Today 17.8.2008 in the morning around 6 am, a bug in a component of our time series database triggered a chain reaction of issues in the ROOCKiE data processing modules. Users device data was not processed in real-time and data display in the ROOCKiE app was misleading throughout the day.

After identifying the root cause in the database component configuration, a fix was applied immediately. We then had to restart all affected services, for them to start processing the delayed data of all ROOCKiE Home devices. It took 30 minutes for the system to recover completely.

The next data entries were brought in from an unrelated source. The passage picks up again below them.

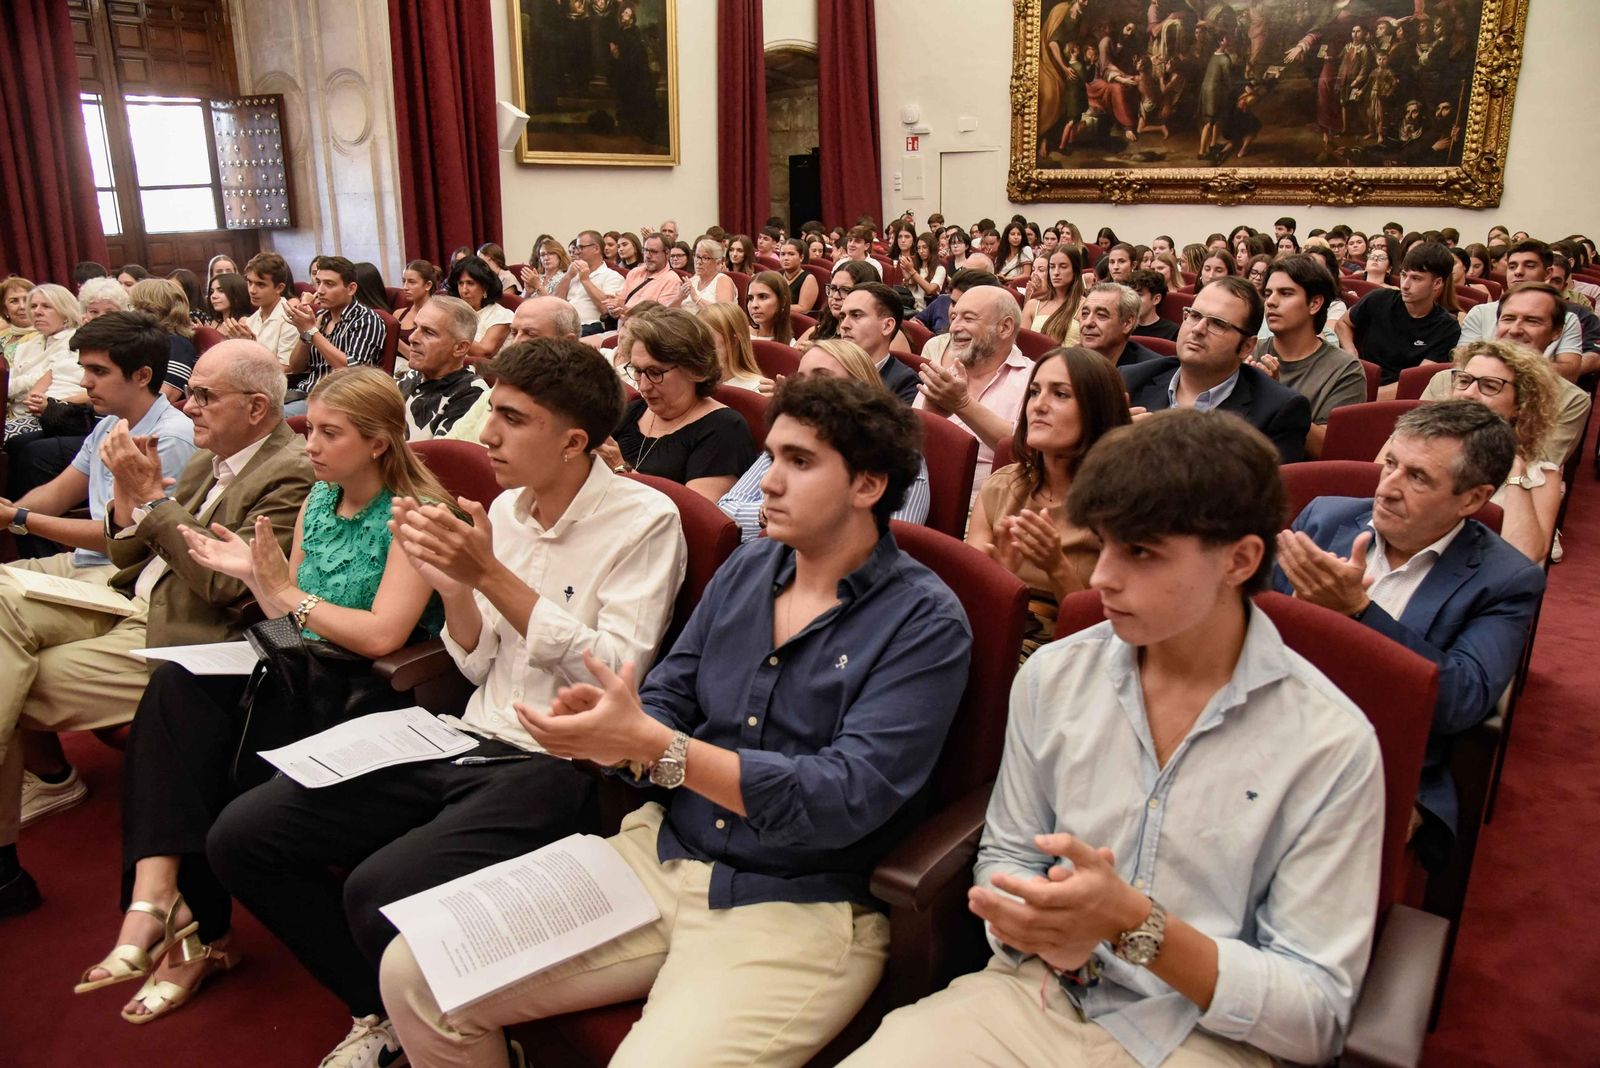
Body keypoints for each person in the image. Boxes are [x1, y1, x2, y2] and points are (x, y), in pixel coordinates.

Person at [383, 372, 970, 1068]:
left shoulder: (924, 621)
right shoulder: (750, 569)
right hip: (666, 849)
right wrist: (615, 730)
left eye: (800, 462)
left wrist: (659, 747)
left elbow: (842, 799)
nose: (769, 481)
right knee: (415, 971)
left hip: (799, 901)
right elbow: (668, 696)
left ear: (868, 485)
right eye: (772, 457)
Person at [843, 408, 1384, 1068]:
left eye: (1141, 552)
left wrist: (1133, 924)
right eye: (1102, 545)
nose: (1100, 577)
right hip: (1037, 992)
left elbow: (1315, 1014)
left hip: (1204, 1037)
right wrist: (1033, 919)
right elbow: (1009, 851)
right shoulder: (1053, 675)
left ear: (1240, 560)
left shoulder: (1329, 742)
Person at [209, 338, 686, 1068]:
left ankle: (425, 1020)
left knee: (375, 890)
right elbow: (477, 658)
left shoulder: (645, 519)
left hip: (555, 761)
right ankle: (379, 1010)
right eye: (492, 411)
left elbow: (614, 672)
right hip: (464, 734)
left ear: (573, 443)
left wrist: (487, 576)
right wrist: (458, 590)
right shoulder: (508, 509)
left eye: (512, 419)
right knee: (241, 835)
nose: (486, 433)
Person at [82, 366, 446, 1023]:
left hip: (376, 687)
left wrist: (279, 594)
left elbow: (382, 634)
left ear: (378, 443)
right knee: (176, 689)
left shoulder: (413, 513)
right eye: (311, 430)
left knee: (197, 758)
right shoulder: (320, 500)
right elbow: (287, 618)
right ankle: (156, 893)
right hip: (306, 667)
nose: (311, 446)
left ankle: (182, 923)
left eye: (330, 434)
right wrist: (258, 586)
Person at [0, 339, 311, 917]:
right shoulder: (209, 455)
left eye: (205, 396)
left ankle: (9, 859)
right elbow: (126, 554)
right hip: (130, 598)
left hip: (186, 632)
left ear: (256, 408)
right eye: (190, 392)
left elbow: (229, 587)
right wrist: (128, 499)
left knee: (14, 678)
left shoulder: (291, 471)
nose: (188, 405)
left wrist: (150, 499)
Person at [1277, 400, 1544, 870]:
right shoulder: (1325, 518)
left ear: (1472, 499)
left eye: (1418, 477)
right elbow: (1241, 618)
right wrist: (1296, 613)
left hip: (1379, 757)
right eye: (1391, 464)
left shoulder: (1505, 579)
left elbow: (1461, 699)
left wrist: (1358, 614)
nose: (1387, 487)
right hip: (1269, 719)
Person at [967, 346, 1130, 657]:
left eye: (1060, 394)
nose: (1039, 405)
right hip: (991, 632)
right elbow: (970, 596)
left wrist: (1056, 567)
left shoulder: (1122, 507)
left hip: (1070, 652)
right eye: (1034, 392)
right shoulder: (1003, 485)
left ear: (1098, 410)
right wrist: (1000, 579)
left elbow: (1110, 635)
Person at [719, 339, 931, 540]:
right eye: (800, 379)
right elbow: (725, 508)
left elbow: (889, 541)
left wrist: (795, 512)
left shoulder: (894, 455)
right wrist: (766, 513)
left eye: (821, 378)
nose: (805, 389)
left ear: (861, 388)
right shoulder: (788, 436)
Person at [1386, 340, 1562, 565]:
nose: (1469, 393)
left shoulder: (1540, 475)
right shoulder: (1409, 442)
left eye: (1489, 386)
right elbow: (1371, 508)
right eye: (1464, 381)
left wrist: (1515, 469)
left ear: (1521, 405)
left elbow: (1522, 557)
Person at [1122, 277, 1312, 463]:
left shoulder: (1278, 410)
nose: (1198, 329)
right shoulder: (1129, 380)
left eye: (1218, 323)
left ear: (1247, 346)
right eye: (1194, 315)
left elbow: (1267, 483)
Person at [1420, 283, 1592, 470]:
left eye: (1532, 321)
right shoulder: (1447, 379)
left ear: (1556, 332)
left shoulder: (1570, 399)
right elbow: (1415, 446)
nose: (1515, 329)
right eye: (1508, 319)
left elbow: (1534, 471)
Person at [606, 309, 757, 502]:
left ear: (695, 370)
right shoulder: (633, 411)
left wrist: (620, 468)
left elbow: (695, 515)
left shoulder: (725, 429)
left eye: (655, 372)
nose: (643, 386)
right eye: (637, 370)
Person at [913, 285, 1035, 493]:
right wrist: (930, 414)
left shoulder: (1034, 380)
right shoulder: (944, 376)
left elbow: (1029, 452)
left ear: (1004, 327)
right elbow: (908, 449)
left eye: (968, 319)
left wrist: (963, 405)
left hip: (989, 504)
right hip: (922, 492)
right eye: (954, 317)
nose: (954, 328)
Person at [1249, 255, 1366, 458]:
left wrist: (1275, 397)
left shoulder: (1346, 370)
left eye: (1285, 293)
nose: (1271, 302)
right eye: (1267, 294)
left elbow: (1330, 450)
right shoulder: (1248, 352)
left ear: (1314, 303)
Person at [445, 296, 581, 445]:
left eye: (531, 334)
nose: (516, 343)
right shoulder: (499, 388)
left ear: (567, 342)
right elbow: (449, 443)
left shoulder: (578, 405)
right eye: (515, 333)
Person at [1335, 242, 1460, 393]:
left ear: (1437, 283)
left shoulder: (1447, 328)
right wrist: (1351, 352)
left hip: (1397, 397)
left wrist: (1366, 397)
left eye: (1416, 278)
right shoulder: (1379, 298)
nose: (1405, 285)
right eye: (1403, 275)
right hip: (1358, 381)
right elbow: (1343, 323)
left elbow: (1416, 383)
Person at [1457, 241, 1584, 380]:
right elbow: (1463, 362)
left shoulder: (1568, 319)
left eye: (1529, 266)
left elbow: (1569, 372)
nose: (1518, 272)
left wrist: (1505, 368)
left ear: (1548, 273)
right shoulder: (1480, 313)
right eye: (1512, 266)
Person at [286, 256, 388, 416]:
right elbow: (296, 368)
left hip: (339, 401)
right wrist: (305, 335)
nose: (320, 291)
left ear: (351, 289)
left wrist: (312, 332)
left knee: (271, 418)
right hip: (306, 392)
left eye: (329, 284)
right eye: (318, 282)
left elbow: (353, 372)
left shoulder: (367, 320)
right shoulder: (321, 316)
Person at [396, 296, 489, 441]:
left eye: (428, 332)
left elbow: (439, 454)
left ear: (460, 348)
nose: (412, 338)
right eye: (415, 327)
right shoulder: (412, 375)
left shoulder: (471, 394)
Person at [4, 284, 81, 439]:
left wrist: (5, 387)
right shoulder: (27, 344)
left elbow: (40, 378)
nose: (37, 312)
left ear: (65, 311)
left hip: (45, 417)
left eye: (46, 306)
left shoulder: (74, 340)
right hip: (13, 412)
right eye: (33, 306)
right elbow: (12, 377)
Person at [835, 283, 920, 404]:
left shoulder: (905, 383)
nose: (844, 325)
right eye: (842, 317)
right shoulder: (829, 368)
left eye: (856, 315)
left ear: (887, 326)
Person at [219, 252, 300, 367]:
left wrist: (251, 346)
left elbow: (286, 368)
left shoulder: (290, 320)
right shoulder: (251, 320)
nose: (252, 290)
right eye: (249, 282)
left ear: (279, 288)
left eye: (260, 285)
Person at [445, 255, 514, 367]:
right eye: (460, 283)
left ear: (485, 287)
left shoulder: (502, 316)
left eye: (470, 283)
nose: (464, 290)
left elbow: (484, 352)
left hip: (489, 373)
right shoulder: (456, 313)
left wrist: (448, 332)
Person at [555, 230, 624, 338]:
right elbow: (555, 302)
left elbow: (606, 309)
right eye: (576, 248)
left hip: (590, 327)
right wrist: (568, 276)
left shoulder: (612, 276)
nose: (576, 252)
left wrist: (586, 280)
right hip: (563, 326)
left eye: (581, 247)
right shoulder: (573, 274)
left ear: (596, 248)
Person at [1076, 282, 1162, 369]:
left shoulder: (1152, 370)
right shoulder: (1070, 361)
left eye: (1101, 315)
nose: (1088, 322)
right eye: (1085, 313)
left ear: (1127, 323)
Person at [606, 233, 684, 320]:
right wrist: (614, 308)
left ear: (667, 254)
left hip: (643, 327)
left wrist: (625, 310)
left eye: (654, 251)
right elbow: (621, 301)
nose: (648, 256)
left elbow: (660, 318)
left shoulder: (672, 280)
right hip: (621, 325)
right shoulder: (634, 272)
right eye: (646, 250)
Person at [699, 302, 766, 393]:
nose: (699, 342)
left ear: (734, 340)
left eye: (707, 334)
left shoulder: (757, 388)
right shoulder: (694, 383)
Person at [1022, 247, 1085, 345]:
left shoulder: (1086, 306)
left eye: (1063, 267)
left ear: (1075, 270)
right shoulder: (1032, 305)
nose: (1055, 272)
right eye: (1052, 267)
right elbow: (1021, 345)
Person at [679, 237, 738, 310]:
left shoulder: (723, 280)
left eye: (705, 258)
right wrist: (679, 298)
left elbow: (724, 312)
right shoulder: (692, 281)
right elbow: (670, 310)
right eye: (697, 256)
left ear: (718, 262)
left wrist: (696, 298)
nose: (699, 262)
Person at [1127, 268, 1179, 341]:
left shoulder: (1172, 331)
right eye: (1131, 294)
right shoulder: (1124, 327)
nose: (1132, 299)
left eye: (1139, 295)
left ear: (1156, 299)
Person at [900, 231, 947, 311]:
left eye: (924, 247)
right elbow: (908, 293)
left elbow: (930, 290)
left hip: (926, 311)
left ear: (931, 248)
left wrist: (911, 271)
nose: (921, 251)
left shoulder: (939, 269)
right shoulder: (914, 266)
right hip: (909, 308)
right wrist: (907, 279)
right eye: (919, 248)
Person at [746, 270, 793, 345]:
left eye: (763, 297)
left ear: (783, 302)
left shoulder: (791, 347)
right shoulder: (739, 336)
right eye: (750, 298)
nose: (754, 305)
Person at [778, 238, 821, 313]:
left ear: (801, 257)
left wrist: (775, 307)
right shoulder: (777, 275)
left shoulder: (808, 278)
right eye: (783, 254)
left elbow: (804, 308)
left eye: (791, 254)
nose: (786, 258)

We’re looking into ways to make our time series database configuration more reliable by:

  • improving fail-over behavior of the affected database component
  • creating dedicated test scenarios

We’ll also continue to invest in our monitoring and alerting solutions to fix this kind of issues as timely as possible.

Posted Aug 17, 2020 - 23:19 CEST

Resolved
This incident has been resolved.
Posted Aug 17, 2020 - 22:52 CEST
Monitoring
Proccessing of delayed data has finished. All system are operational again. We continue to monitor all results.
Posted Aug 17, 2020 - 22:39 CEST
Update
We are continuing to work on a fix for this issue.
Posted Aug 17, 2020 - 22:30 CEST
Identified
The issue has been identified and a fix is being implemented. Today's data starts to drip in and appear in the app interfaces.
Posted Aug 17, 2020 - 22:25 CEST
Update
We are continuing to investigate this issue.
Posted Aug 17, 2020 - 19:30 CEST
Update
We are continuing to investigate this issue.
Posted Aug 17, 2020 - 19:30 CEST
Investigating
ROOCKiE is investigating issues with realtime updates for device measurements. Users may be encountering connectivity issues and erroneous data in the Circle of Consumption.
Posted Aug 17, 2020 - 17:23 CEST
This incident affected: Home (API, App).